To provide survival rates and associated factors from a 10-year study of in-hospital cardiopulmonary resuscitation (CPR).

DESIGN:

Longitudinal prospective case register study of all adult in-hospital CPR attempts conducted from April 1993 to March 2003.

SETTING:

1200-bed general hospital in Plymouth (UK).

PATIENTS:

2121 adult in-hospital CPR attempts in Derriford Hospital, Plymouth during the period April 1993-March 2003.

MAIN OUTCOME MEASURES:

Immediate, 24 h, hospital discharge and 12 month survival rates.

RESULTS:

Following CPR the immediate survival rate (95% confidence interval (C.I.)) was 38.6% (36.5, 40.7), then 24.7% (22.8, 26.6) at 24 h, 15.9% (14.4, 17.6) at discharge and 11.3% (10.0, 12.7) at 12 months. The primary arrhythmia, age, duration of arrest and time of arrest were strongly related to survival at 24 h and discharge. There were very low survival rates for pulse-less electrical activity (PEA) and asystole compared to VT/VF arrests; survival rates were highest for those less than 60 years and decreased with increasing age.

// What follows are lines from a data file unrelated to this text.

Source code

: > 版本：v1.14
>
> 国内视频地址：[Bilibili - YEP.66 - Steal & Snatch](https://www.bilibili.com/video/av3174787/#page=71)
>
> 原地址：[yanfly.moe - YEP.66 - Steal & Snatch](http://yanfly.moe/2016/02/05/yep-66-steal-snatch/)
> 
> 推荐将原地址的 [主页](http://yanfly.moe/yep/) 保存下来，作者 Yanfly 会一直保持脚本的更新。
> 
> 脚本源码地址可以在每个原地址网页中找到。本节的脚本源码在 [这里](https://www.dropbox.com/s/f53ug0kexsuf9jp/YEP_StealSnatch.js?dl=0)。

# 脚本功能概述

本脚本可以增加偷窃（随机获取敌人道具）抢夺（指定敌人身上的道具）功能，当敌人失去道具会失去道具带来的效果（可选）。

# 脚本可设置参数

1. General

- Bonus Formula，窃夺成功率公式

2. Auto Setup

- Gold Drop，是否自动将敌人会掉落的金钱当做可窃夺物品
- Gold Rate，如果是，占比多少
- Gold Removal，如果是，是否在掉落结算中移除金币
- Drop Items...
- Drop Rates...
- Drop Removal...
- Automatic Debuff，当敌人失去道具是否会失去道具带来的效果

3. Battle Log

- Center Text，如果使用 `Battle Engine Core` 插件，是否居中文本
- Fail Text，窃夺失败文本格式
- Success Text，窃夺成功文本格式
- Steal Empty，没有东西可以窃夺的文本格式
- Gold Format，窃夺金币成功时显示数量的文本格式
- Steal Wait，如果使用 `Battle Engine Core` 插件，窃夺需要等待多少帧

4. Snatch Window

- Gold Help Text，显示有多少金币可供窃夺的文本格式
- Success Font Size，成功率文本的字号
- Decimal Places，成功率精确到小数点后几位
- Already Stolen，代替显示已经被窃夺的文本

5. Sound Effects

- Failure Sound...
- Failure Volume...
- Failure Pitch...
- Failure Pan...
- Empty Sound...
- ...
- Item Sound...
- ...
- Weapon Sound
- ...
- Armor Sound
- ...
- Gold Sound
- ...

The longer the resuscitation the less the survival, and those who arrested at night were less likely to survive. The primary arrest, respiratory or cardiac, was also independently associated with survival at 24 h but not with hospital discharge. Sex and the commencement of basic life support (BLS) within 3 min was not an independent predictor of survival.

CONCLUSION:

The findings of this study show resuscitation survival rates from a 10-year study and indicate some of the key predictors of survival.